DATA SHOWN
_ _ _ _
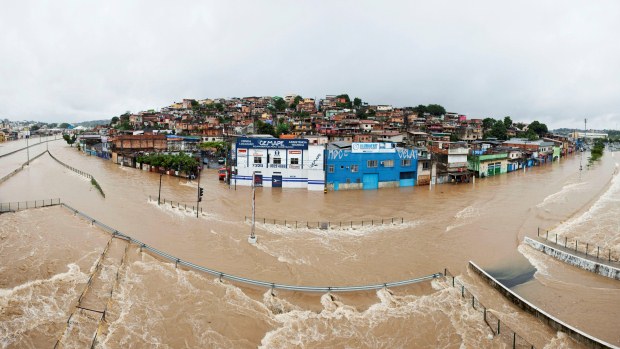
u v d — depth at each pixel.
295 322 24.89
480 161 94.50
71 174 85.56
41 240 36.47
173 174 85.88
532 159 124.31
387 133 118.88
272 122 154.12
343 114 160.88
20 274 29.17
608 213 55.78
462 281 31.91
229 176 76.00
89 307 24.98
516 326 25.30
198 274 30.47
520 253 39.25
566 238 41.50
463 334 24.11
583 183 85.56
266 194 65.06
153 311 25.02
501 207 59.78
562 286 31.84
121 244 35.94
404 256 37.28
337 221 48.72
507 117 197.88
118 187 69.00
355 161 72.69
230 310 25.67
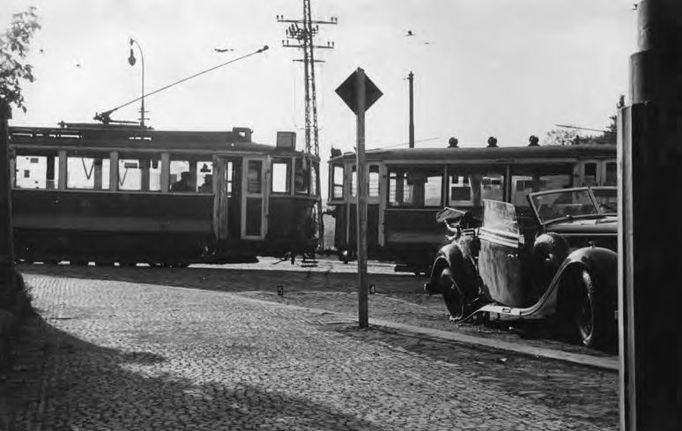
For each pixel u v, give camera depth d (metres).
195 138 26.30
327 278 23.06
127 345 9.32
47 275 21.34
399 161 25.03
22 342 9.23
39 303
_ _ _ _
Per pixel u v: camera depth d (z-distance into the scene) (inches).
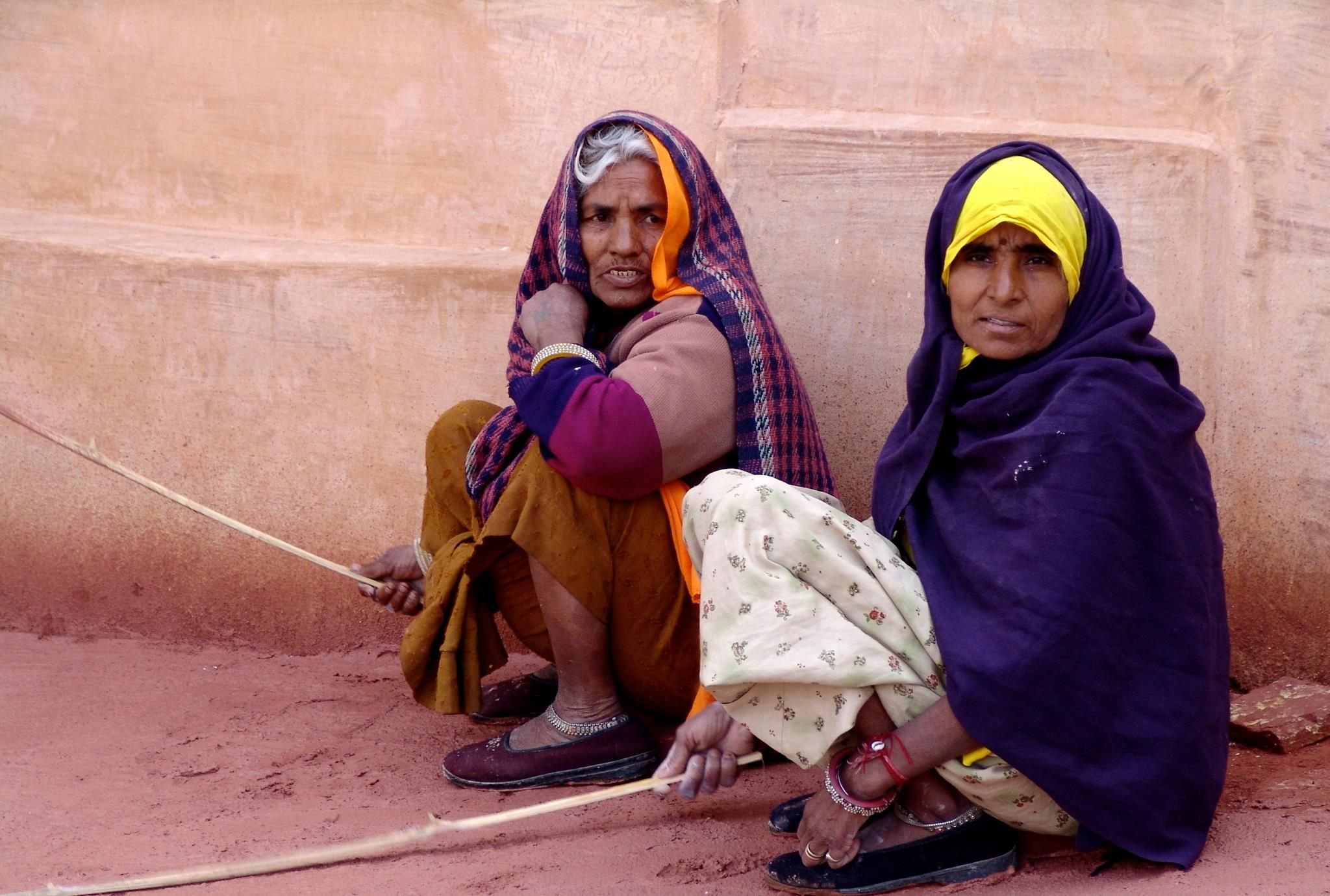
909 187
_ _ _ _
ABOUT THIS EXERCISE
Of all the lines in the data above, show only those that hold the word "each".

TASK ANSWER
u v d — depth at each pixel.
For each pixel u v, give camera depth d (metres).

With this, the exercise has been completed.